## ABOUT THIS EXERCISE
When you return the lines below, go from the first through the line with "LTS support model", keep them exact, and leave out every picture.

Items listed in a dataset:
————————

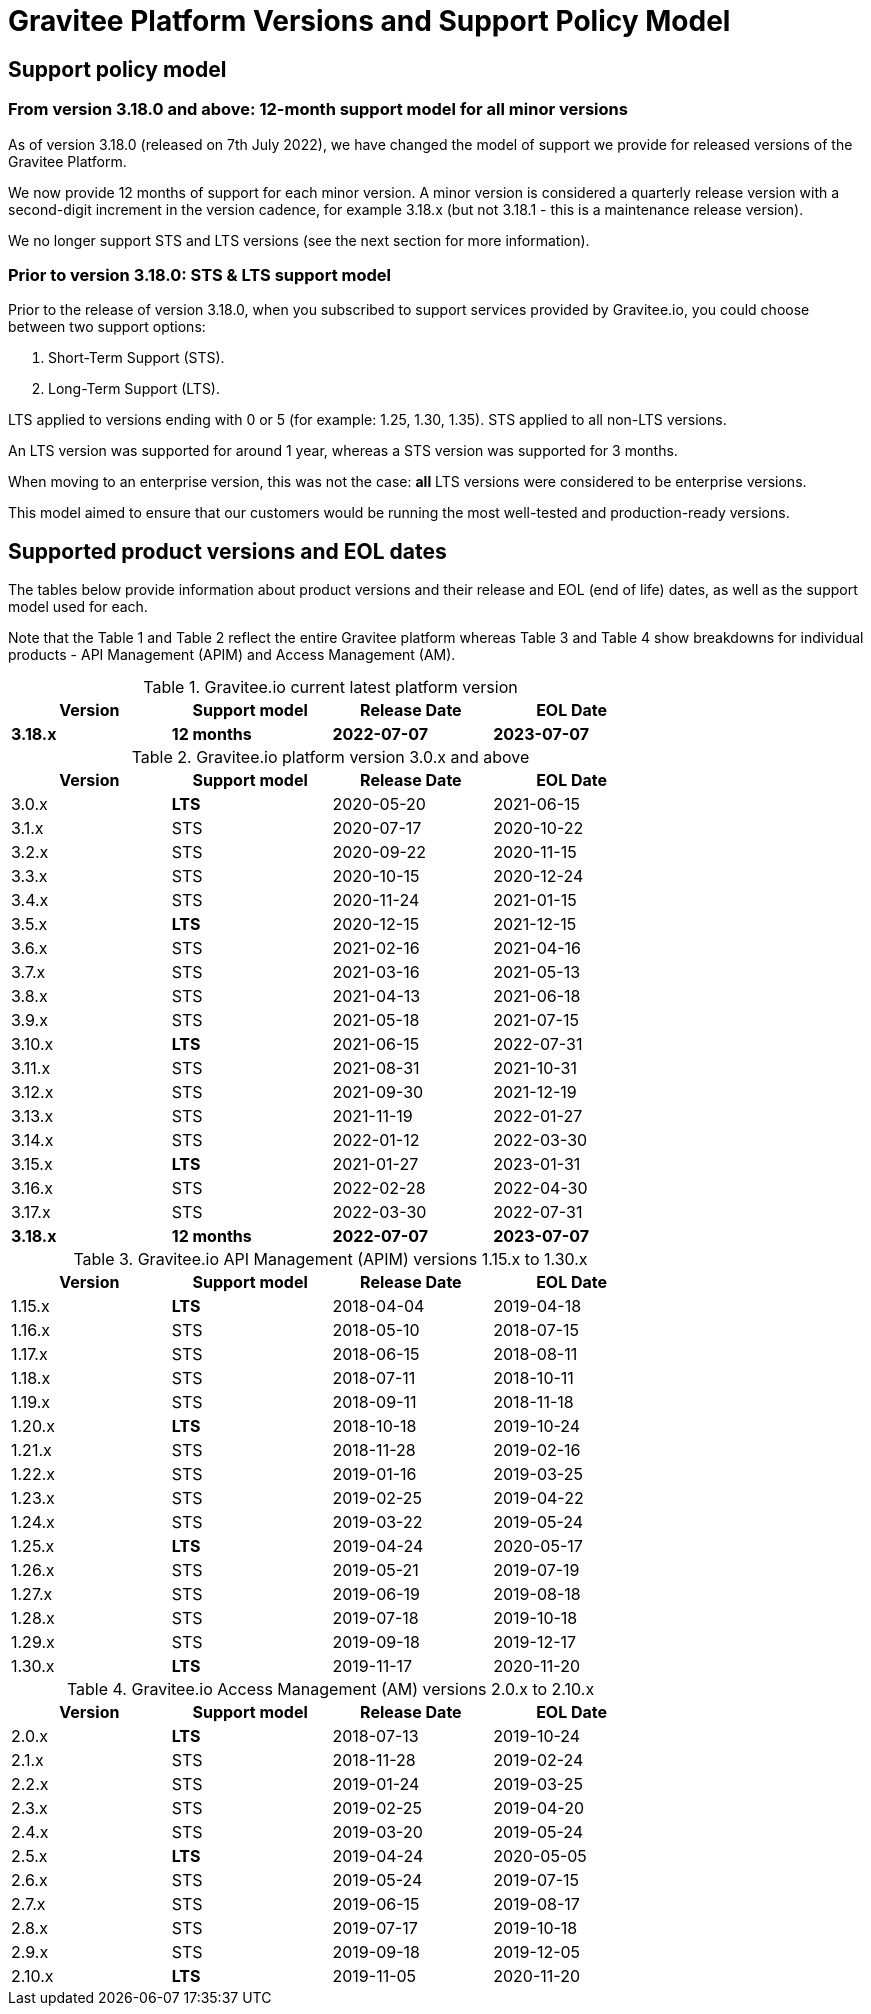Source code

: = Gravitee Platform Versions and Support Policy Model
:page-sidebar: ee_sidebar
:page-permalink: ee/ee_versioning.html
:page-folder: ee
:page-toc: false
:page-description: Gravitee Enterprise Edition - Gravitee platform versions and support policy model
:page-keywords: Gravitee, API Platform, Enterprise Edition, documentation, manual, guide, reference, api

== Support policy model

=== From version 3.18.0 and above: 12-month support model for all minor versions

As of version 3.18.0 (released on 7th July 2022), we have changed the model of support we provide for released versions of the Gravitee Platform.

We now provide 12 months of support for each minor version. A minor version is considered a quarterly release version with a second-digit increment in the version cadence, for example 3.18.x (but not 3.18.1 - this is a maintenance release version).

We no longer support STS and LTS versions (see the next section for more information).

=== Prior to version 3.18.0: STS & LTS support model

Prior to the release of version 3.18.0, when you subscribed to support services provided by Gravitee.io, you could choose between two support options:

. Short-Term Support (STS).
. Long-Term Support (LTS).

LTS applied to versions ending with 0 or 5 (for example: 1.25, 1.30, 1.35).
STS applied to all non-LTS versions.

An LTS version was supported for around 1 year, whereas a STS version was supported for 3 months.

When moving to an enterprise version, this was not the case: **all** LTS versions were considered to be enterprise versions.

This model aimed to ensure that our customers would be running the most well-tested and production-ready versions.

== Supported product versions and EOL dates

The tables below provide information about product versions and their release and EOL (end of life) dates, as well as the support model used for each.

Note that the Table 1 and Table 2 reflect the entire Gravitee platform whereas Table 3 and Table 4 show breakdowns for individual products - API Management (APIM) and Access Management (AM).

.Gravitee.io current latest platform version
[width="75%",options="header,footer"]
|=========================
| Version | Support model | Release Date | EOL Date
| *3.18.x* | *12 months* | *2022-07-07* | *2023-07-07*
|=========================

.Gravitee.io platform version 3.0.x and above
[width="75%",options="header,footer"]
|=========================
| Version | Support model | Release Date | EOL Date
| 3.0.x | *LTS* | 2020-05-20 | 2021-06-15
| 3.1.x | STS | 2020-07-17 | 2020-10-22
| 3.2.x | STS | 2020-09-22 | 2020-11-15
| 3.3.x | STS | 2020-10-15 | 2020-12-24
| 3.4.x | STS| 2020-11-24 | 2021-01-15
| 3.5.x | *LTS* | 2020-12-15 | 2021-12-15
| 3.6.x | STS| 2021-02-16 | 2021-04-16
| 3.7.x | STS| 2021-03-16 | 2021-05-13
| 3.8.x | STS| 2021-04-13 | 2021-06-18
| 3.9.x | STS| 2021-05-18 | 2021-07-15
| 3.10.x | *LTS* | 2021-06-15 | 2022-07-31
| 3.11.x | STS | 2021-08-31 | 2021-10-31
| 3.12.x | STS | 2021-09-30 | 2021-12-19
| 3.13.x | STS | 2021-11-19 | 2022-01-27
| 3.14.x | STS | 2022-01-12 | 2022-03-30
| 3.15.x | *LTS* | 2021-01-27 | 2023-01-31
| 3.16.x | STS | 2022-02-28 | 2022-04-30
| 3.17.x | STS | 2022-03-30 | 2022-07-31
| *3.18.x* | *12 months* | *2022-07-07* | *2023-07-07*
|=========================

.Gravitee.io API Management (APIM) versions 1.15.x to 1.30.x
[width="75%",options="header,footer"]
|=========================
| Version | Support model | Release Date | EOL Date
| 1.15.x | *LTS* | 2018-04-04 | 2019-04-18
| 1.16.x | STS | 2018-05-10 | 2018-07-15
| 1.17.x | STS | 2018-06-15 | 2018-08-11
| 1.18.x | STS | 2018-07-11 | 2018-10-11
| 1.19.x | STS | 2018-09-11 | 2018-11-18
| 1.20.x | *LTS* | 2018-10-18 | 2019-10-24
| 1.21.x | STS | 2018-11-28 | 2019-02-16
| 1.22.x | STS | 2019-01-16 | 2019-03-25
| 1.23.x | STS | 2019-02-25 | 2019-04-22
| 1.24.x | STS | 2019-03-22 | 2019-05-24
| 1.25.x | *LTS* | 2019-04-24 | 2020-05-17
| 1.26.x | STS | 2019-05-21 | 2019-07-19
| 1.27.x | STS | 2019-06-19 | 2019-08-18
| 1.28.x | STS | 2019-07-18 | 2019-10-18
| 1.29.x | STS | 2019-09-18 | 2019-12-17
| 1.30.x | *LTS* | 2019-11-17 | 2020-11-20
|=========================

.Gravitee.io Access Management (AM) versions 2.0.x to 2.10.x
[width="75%",options="header,footer"]
|=========================
| Version | Support model | Release Date | EOL Date
| 2.0.x | *LTS* | 2018-07-13 | 2019-10-24
| 2.1.x | STS | 2018-11-28 | 2019-02-24
| 2.2.x | STS | 2019-01-24 | 2019-03-25
| 2.3.x | STS | 2019-02-25 | 2019-04-20
| 2.4.x | STS | 2019-03-20 | 2019-05-24
| 2.5.x | *LTS* | 2019-04-24 | 2020-05-05
| 2.6.x | STS | 2019-05-24 | 2019-07-15
| 2.7.x | STS | 2019-06-15 | 2019-08-17
| 2.8.x | STS | 2019-07-17 | 2019-10-18
| 2.9.x | STS | 2019-09-18 | 2019-12-05
| 2.10.x | *LTS* | 2019-11-05 | 2020-11-20
|=========================
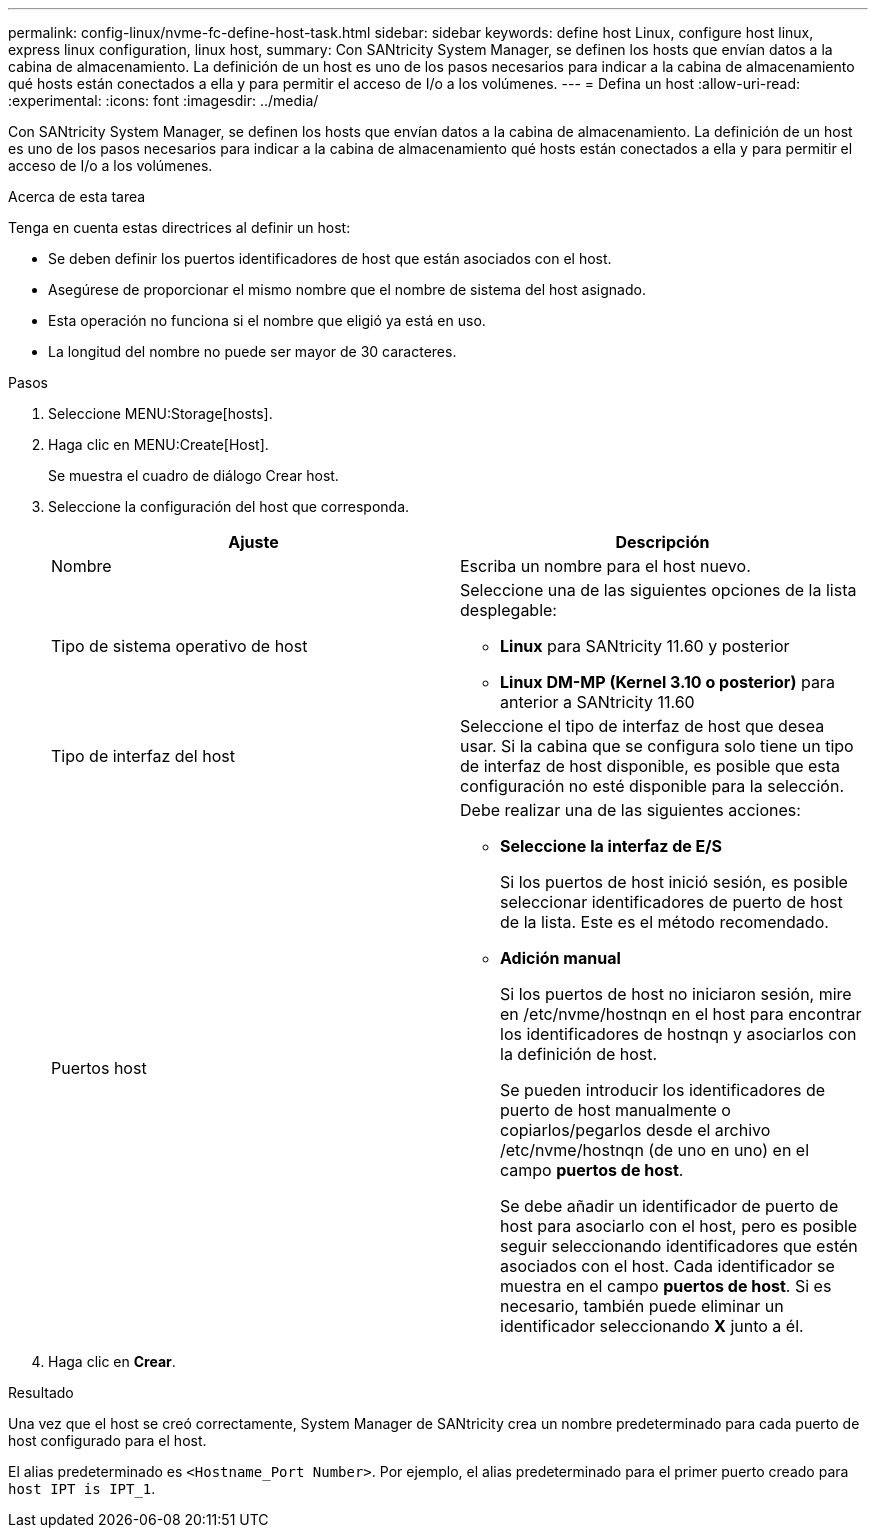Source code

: ---
permalink: config-linux/nvme-fc-define-host-task.html 
sidebar: sidebar 
keywords: define host Linux, configure host linux, express linux configuration, linux host, 
summary: Con SANtricity System Manager, se definen los hosts que envían datos a la cabina de almacenamiento. La definición de un host es uno de los pasos necesarios para indicar a la cabina de almacenamiento qué hosts están conectados a ella y para permitir el acceso de I/o a los volúmenes. 
---
= Defina un host
:allow-uri-read: 
:experimental: 
:icons: font
:imagesdir: ../media/


[role="lead"]
Con SANtricity System Manager, se definen los hosts que envían datos a la cabina de almacenamiento. La definición de un host es uno de los pasos necesarios para indicar a la cabina de almacenamiento qué hosts están conectados a ella y para permitir el acceso de I/o a los volúmenes.

.Acerca de esta tarea
Tenga en cuenta estas directrices al definir un host:

* Se deben definir los puertos identificadores de host que están asociados con el host.
* Asegúrese de proporcionar el mismo nombre que el nombre de sistema del host asignado.
* Esta operación no funciona si el nombre que eligió ya está en uso.
* La longitud del nombre no puede ser mayor de 30 caracteres.


.Pasos
. Seleccione MENU:Storage[hosts].
. Haga clic en MENU:Create[Host].
+
Se muestra el cuadro de diálogo Crear host.

. Seleccione la configuración del host que corresponda.
+
|===
| Ajuste | Descripción 


 a| 
Nombre
 a| 
Escriba un nombre para el host nuevo.



 a| 
Tipo de sistema operativo de host
 a| 
Seleccione una de las siguientes opciones de la lista desplegable:

** *Linux* para SANtricity 11.60 y posterior
** *Linux DM-MP (Kernel 3.10 o posterior)* para anterior a SANtricity 11.60




 a| 
Tipo de interfaz del host
 a| 
Seleccione el tipo de interfaz de host que desea usar. Si la cabina que se configura solo tiene un tipo de interfaz de host disponible, es posible que esta configuración no esté disponible para la selección.



 a| 
Puertos host
 a| 
Debe realizar una de las siguientes acciones:

** *Seleccione la interfaz de E/S*
+
Si los puertos de host inició sesión, es posible seleccionar identificadores de puerto de host de la lista. Este es el método recomendado.

** *Adición manual*
+
Si los puertos de host no iniciaron sesión, mire en /etc/nvme/hostnqn en el host para encontrar los identificadores de hostnqn y asociarlos con la definición de host.

+
Se pueden introducir los identificadores de puerto de host manualmente o copiarlos/pegarlos desde el archivo /etc/nvme/hostnqn (de uno en uno) en el campo *puertos de host*.

+
Se debe añadir un identificador de puerto de host para asociarlo con el host, pero es posible seguir seleccionando identificadores que estén asociados con el host. Cada identificador se muestra en el campo *puertos de host*. Si es necesario, también puede eliminar un identificador seleccionando *X* junto a él.



|===
. Haga clic en *Crear*.


.Resultado
Una vez que el host se creó correctamente, System Manager de SANtricity crea un nombre predeterminado para cada puerto de host configurado para el host.

El alias predeterminado es `<Hostname_Port Number>`. Por ejemplo, el alias predeterminado para el primer puerto creado para `host IPT is IPT_1`.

————————

## SOLVED PROBLEM
Source code

: = Gravitee Platform Versions and Support Policy Model
:page-sidebar: ee_sidebar
:page-permalink: ee/ee_versioning.html
:page-folder: ee
:page-toc: false
:page-description: Gravitee Enterprise Edition - Gravitee platform versions and support policy model
:page-keywords: Gravitee, API Platform, Enterprise Edition, documentation, manual, guide, reference, api

== Support policy model

=== From version 3.18.0 and above: 12-month support model for all minor versions

As of version 3.18.0 (released on 7th July 2022), we have changed the model of support we provide for released versions of the Gravitee Platform.

We now provide 12 months of support for each minor version. A minor version is considered a quarterly release version with a second-digit increment in the version cadence, for example 3.18.x (but not 3.18.1 - this is a maintenance release version).

We no longer support STS and LTS versions (see the next section for more information).

=== Prior to version 3.18.0: STS & LTS support model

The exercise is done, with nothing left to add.